Would you restate all of the entries verbatim, minus any images?

====

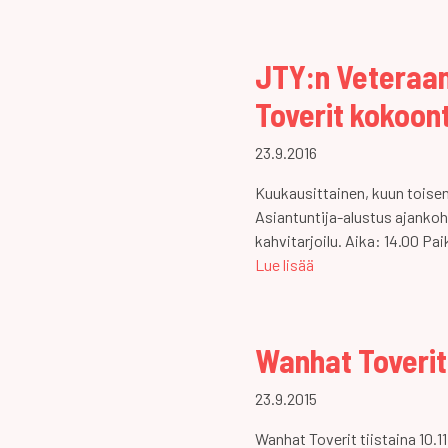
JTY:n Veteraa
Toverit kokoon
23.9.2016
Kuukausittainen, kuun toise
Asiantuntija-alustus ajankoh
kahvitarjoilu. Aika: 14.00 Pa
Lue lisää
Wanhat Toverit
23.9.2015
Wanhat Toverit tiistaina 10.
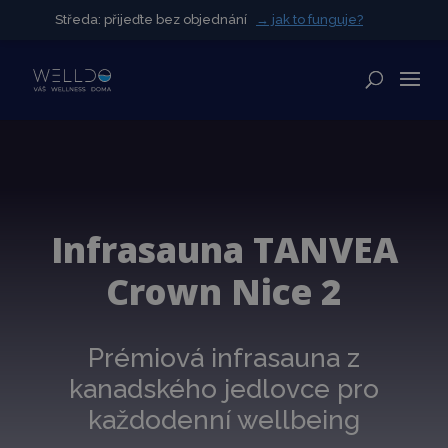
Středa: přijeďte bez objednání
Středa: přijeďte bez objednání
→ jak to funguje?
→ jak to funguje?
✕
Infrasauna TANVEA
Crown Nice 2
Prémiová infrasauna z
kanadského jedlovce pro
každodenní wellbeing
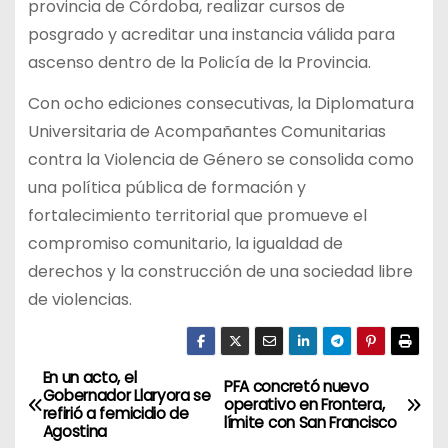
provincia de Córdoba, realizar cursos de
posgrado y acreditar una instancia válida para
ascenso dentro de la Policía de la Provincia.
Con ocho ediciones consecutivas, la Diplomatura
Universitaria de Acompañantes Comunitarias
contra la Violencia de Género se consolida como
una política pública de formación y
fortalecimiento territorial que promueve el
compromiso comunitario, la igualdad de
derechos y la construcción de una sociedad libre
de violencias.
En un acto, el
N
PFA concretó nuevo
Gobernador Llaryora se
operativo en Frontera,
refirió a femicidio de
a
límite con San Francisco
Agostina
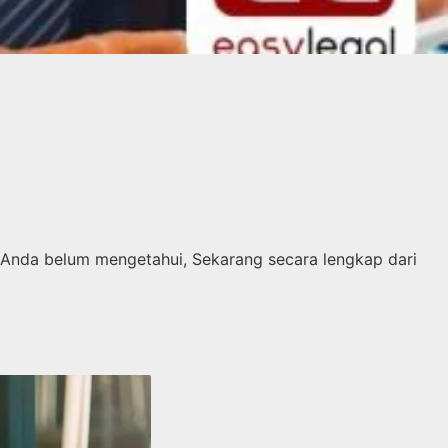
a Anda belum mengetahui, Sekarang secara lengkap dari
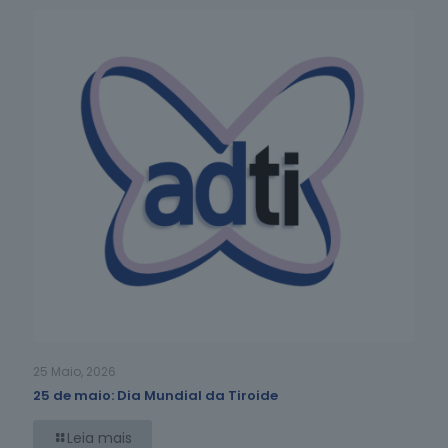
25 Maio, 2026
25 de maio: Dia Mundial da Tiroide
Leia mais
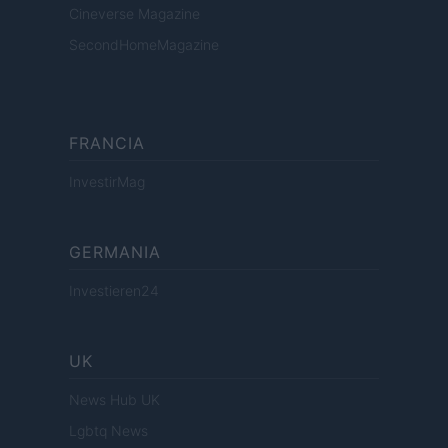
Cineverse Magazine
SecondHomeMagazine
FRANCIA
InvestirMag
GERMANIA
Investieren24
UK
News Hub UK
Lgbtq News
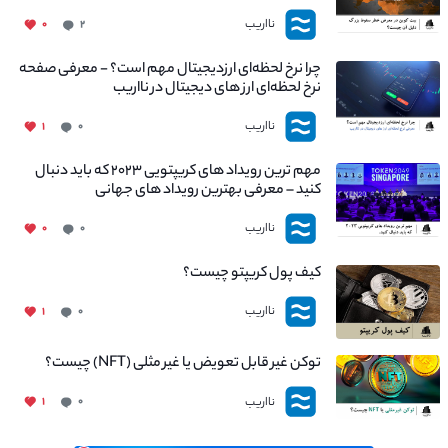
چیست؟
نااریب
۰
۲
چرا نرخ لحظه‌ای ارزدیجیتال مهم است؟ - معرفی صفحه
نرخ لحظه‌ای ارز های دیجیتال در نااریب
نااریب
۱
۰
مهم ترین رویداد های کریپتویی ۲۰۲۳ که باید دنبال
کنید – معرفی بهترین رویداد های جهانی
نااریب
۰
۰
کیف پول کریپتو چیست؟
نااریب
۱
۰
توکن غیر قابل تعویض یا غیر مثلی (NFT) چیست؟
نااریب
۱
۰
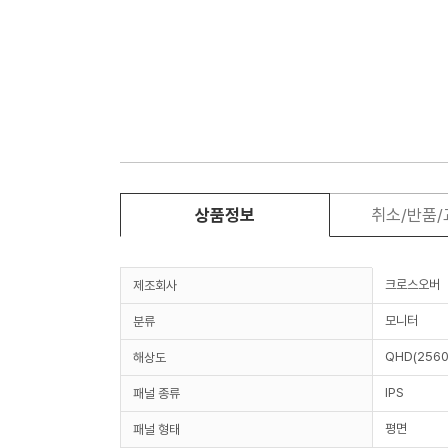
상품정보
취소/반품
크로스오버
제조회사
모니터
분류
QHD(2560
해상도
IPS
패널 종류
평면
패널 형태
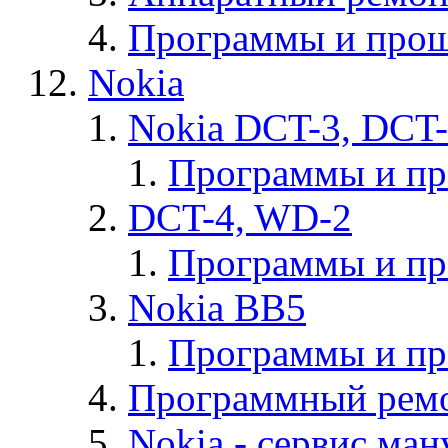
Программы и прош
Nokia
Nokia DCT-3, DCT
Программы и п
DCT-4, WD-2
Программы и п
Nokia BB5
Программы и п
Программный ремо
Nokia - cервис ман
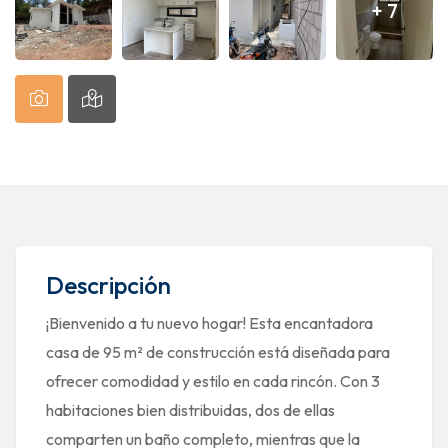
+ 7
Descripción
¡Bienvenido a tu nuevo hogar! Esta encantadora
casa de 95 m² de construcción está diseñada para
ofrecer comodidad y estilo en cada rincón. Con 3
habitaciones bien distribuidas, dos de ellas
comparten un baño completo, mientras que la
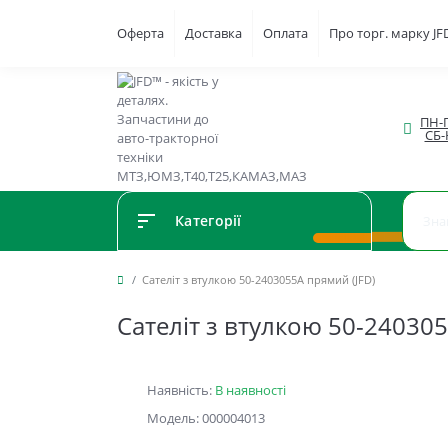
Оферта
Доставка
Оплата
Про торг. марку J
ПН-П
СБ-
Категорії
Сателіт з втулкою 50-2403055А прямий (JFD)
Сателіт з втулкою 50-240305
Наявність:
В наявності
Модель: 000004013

====

> [Your response]:
JTY:n Veteraa
Toverit kokoon
23.9.2016
Kuukausittainen, kuun toise
Asiantuntija-alustus ajankoh
kahvitarjoilu. Aika: 14.00 Pa
Lue lisää
Wanhat Toverit
23.9.2015
Wanhat Toverit tiistaina 10.
Středa: přijeďte bez objednání
Středa: přijeďte bez objednání
→ jak to funguje?
→ jak to funguje?
✕
Infrasauna TANVEA
Crown Nice 2
Prémiová infrasauna z
kanadského jedlovce pro
každodenní wellbeing
provincia de Córdoba, realizar cursos de
posgrado y acreditar una instancia válida para
ascenso dentro de la Policía de la Provincia.
Con ocho ediciones consecutivas, la Diplomatura
Universitaria de Acompañantes Comunitarias
contra la Violencia de Género se consolida como
una política pública de formación y
fortalecimiento territorial que promueve el
compromiso comunitario, la igualdad de
derechos y la construcción de una sociedad libre
de violencias.
En un acto, el
N
PFA concretó nuevo
Gobernador Llaryora se
operativo en Frontera,
refirió a femicidio de
a
límite con San Francisco
Agostina
a Anda belum mengetahui, Sekarang secara lengkap dari
25 Maio, 2026
25 de maio: Dia Mundial da Tiroide
Leia mais
Cineverse Magazine
SecondHomeMagazine
FRANCIA
InvestirMag
GERMANIA
Investieren24
UK
News Hub UK
Lgbtq News
چیست؟
نااریب
۰
۲
چرا نرخ لحظه‌ای ارزدیجیتال مهم است؟ - معرفی صفحه
نرخ لحظه‌ای ارز های دیجیتال در نااریب
نااریب
۱
۰
مهم ترین رویداد های کریپتویی ۲۰۲۳ که باید دنبال
کنید – معرفی بهترین رویداد های جهانی
نااریب
۰
۰
کیف پول کریپتو چیست؟
نااریب
۱
۰
توکن غیر قابل تعویض یا غیر مثلی (NFT) چیست؟
نااریب
۱
۰
상품정보
취소/반품
크로스오버
제조회사
모니터
분류
QHD(2560
해상도
IPS
패널 종류
평면
패널 형태
Программы и прош
Nokia
Nokia DCT-3, DCT
Программы и п
DCT-4, WD-2
Программы и п
Nokia BB5
Программы и п
Программный ремо
Nokia - cервис ман
+ 7
Descripción
¡Bienvenido a tu nuevo hogar! Esta encantadora
casa de 95 m² de construcción está diseñada para
ofrecer comodidad y estilo en cada rincón. Con 3
habitaciones bien distribuidas, dos de ellas
comparten un baño completo, mientras que la
Оферта
Доставка
Оплата
Про торг. марку J
ПН-П
СБ-
Категорії
Сателіт з втулкою 50-2403055А прямий (JFD)
Сателіт з втулкою 50-240305
Наявність:
В наявності
Модель: 000004013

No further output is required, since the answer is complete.